These pit bull puppies in St. Louis were among the hundreds seized across seven states in 2009 in the largest dogfighting raid in U.S. history.
Jeff Roberson
These pit bull puppies in St. Louis were among the hundreds seized across seven states in 2009 in the largest dogfighting raid in U.S. history.

The FBI will now track animal abuse the way it tracks arson or assault.

This could help save more animals — and, perhaps, people: Research has shown that animal abuse is often a precursor to other acts of violence. And tracking acts of violence against animals may help law enforcement intervene before that develops into violence against people.

John Thompson, deputy executive director of the National Sheriffs' Association, has been instrumental in moving this idea forward.

"It's data that gives that police chief and the sheriff valuable information to help them set up the way they police their community," he tells NPR's Scott Simon.

Interview Highlights

On how police might use the data

Let's say you have a specific area where ... they're finding dogs that are mutilated or something in one specific area. That's a good indication we maybe have a dogfighting gang, or a dogfighting incident in that area. So now we can focus more law enforcement in that area to get it, whereas in the past, maybe, we didn't do that.

On the link between animal abuse and crimes against people

The research is very clear, and it's been there for a long time, as I said earlier. Law enforcement just hasn't got it yet. ...

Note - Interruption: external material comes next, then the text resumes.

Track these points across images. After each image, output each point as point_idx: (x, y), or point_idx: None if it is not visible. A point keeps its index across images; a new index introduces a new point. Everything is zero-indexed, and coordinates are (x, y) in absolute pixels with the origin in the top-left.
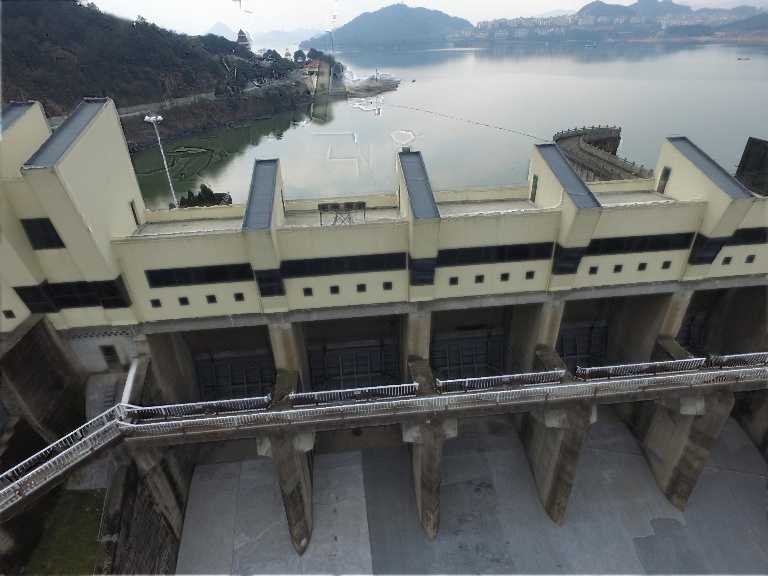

If you look back at the Son of Sam and [Jeffrey] Dahmer and Ted Bundy in Florida, if you look at the serial killers, the majority of them that abused animals prior to turning on humans and even one admitted, "I did it to see how the animal would die before I killed a human."

It's amazing. The school shooters — Pearl, Miss., and Columbine — they all abused animals and killed animals prior to their shooting spree. The data's there, and it's not just guesswork, it's actual documented data.

On changing law enforcement attitudes

Law enforcement really hasn't grasped this problem yet. If you look back in the early '70s when domestic violence came up and how the laws changed and then law enforcement would go say, "Well, if the woman's getting beat, why is it she won't leave the house?" Well, we didn't understand. We didn't understand the dynamics of domestic violence. And as that whole thing changed, it got better.

And if you look at animal abuse right now, it's going to follow the same timeline. You can always betcha it's within years that it's going to be the same timeline. ...

In order for this problem to be solved, you're going to have to get the legislators to create the laws, you're going to have to get law enforcement to enforce the laws, you're going to have to get prosecutors to prosecute, and judges to convict.